Have you ever given a generative AI model a short input, been really pleased with the output, and felt like you accomplished the result? I have! It's probably common.

It's really easy to misattribute these things' abilities to yourself. Similar to how people driving cars feel (to some extent) like they are the car.

  • The word you are looking for, when your proprioception is extended into the tool (like feeling you are the car) you use: proprioextension. coined a while ago.

  • > Have you ever given a generative AI model a short input, been really pleased with the output, and felt like you accomplished the result? I have! It's probably common.

    i mean, you did. becoming good at writing succinct and clever prompts, adding constraints, choosing good models for your use case, etc are all skills like any other.

    most people are really bad at it though.

I initially laughed at this but then remembered that https://poc.bcachefs.org/ exists...

  • Truly sad. It looks like Kent is pretty deep in the AI delusion. This is a guy who, while often controversial and with obvious issues, was nevertheless a very talented and energetic programmer.

  • looks like a fascinating read, thanks for sharing that.

    do you know if these are human edited? not much in the way of context available on the site.

    • I bet there are a ton of prompts to direct the ai / output into a certain direction.

      But in a psychosis, you don't notice or even remember it.

I assume they think that the AI is fundamentally capable of it but that by prompting it they trigger something emergent?
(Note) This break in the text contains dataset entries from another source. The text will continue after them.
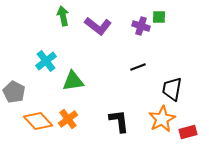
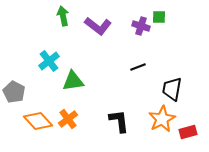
cyan cross: moved 3 px right
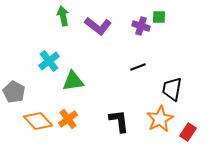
orange star: moved 2 px left
red rectangle: rotated 42 degrees counterclockwise
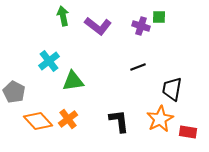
red rectangle: rotated 66 degrees clockwise
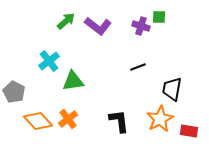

It's not totally insane on its face.

A lot of these seem to allude to the user’s input/mind being the thing that helped the LLM gain sentience, and there’s a lot of shared consciousness stuff that people seem to buy into.

There’s also lots of stuff about quantum consciousness that is in the training data.

> How can you seriously think you've created something when you're just using someone else's software?

If you ever used a library you haven't written this is something you shouldn't take as surprising. Many people created innovative new products based on a heap of open source tools.

Creating a conscious AI should be a giant red flag, no doubt, but there's no reason we should rule it out just because the LLM part is not self trained.

The unrelenting human belief that one is special, unique, and capable of things no one else is.

  • The difference between "being a snowflake" and "having a point of view" revolves around who's talking to me and whether or not they want something. If comparing yourself to others is a slow form of suicide, letting people make that comparison for you is madness.

>How can you seriously think you've created something when you're just using someone else's software?

People fell for Nigerian Prince scams. They fall for the "wrong number, generated cute girl" telegram and WhatsApp scams.

I think you might be overestimating the critical thinking abilities of the average person.

> How can you seriously think you've created something when you're just using someone else's software?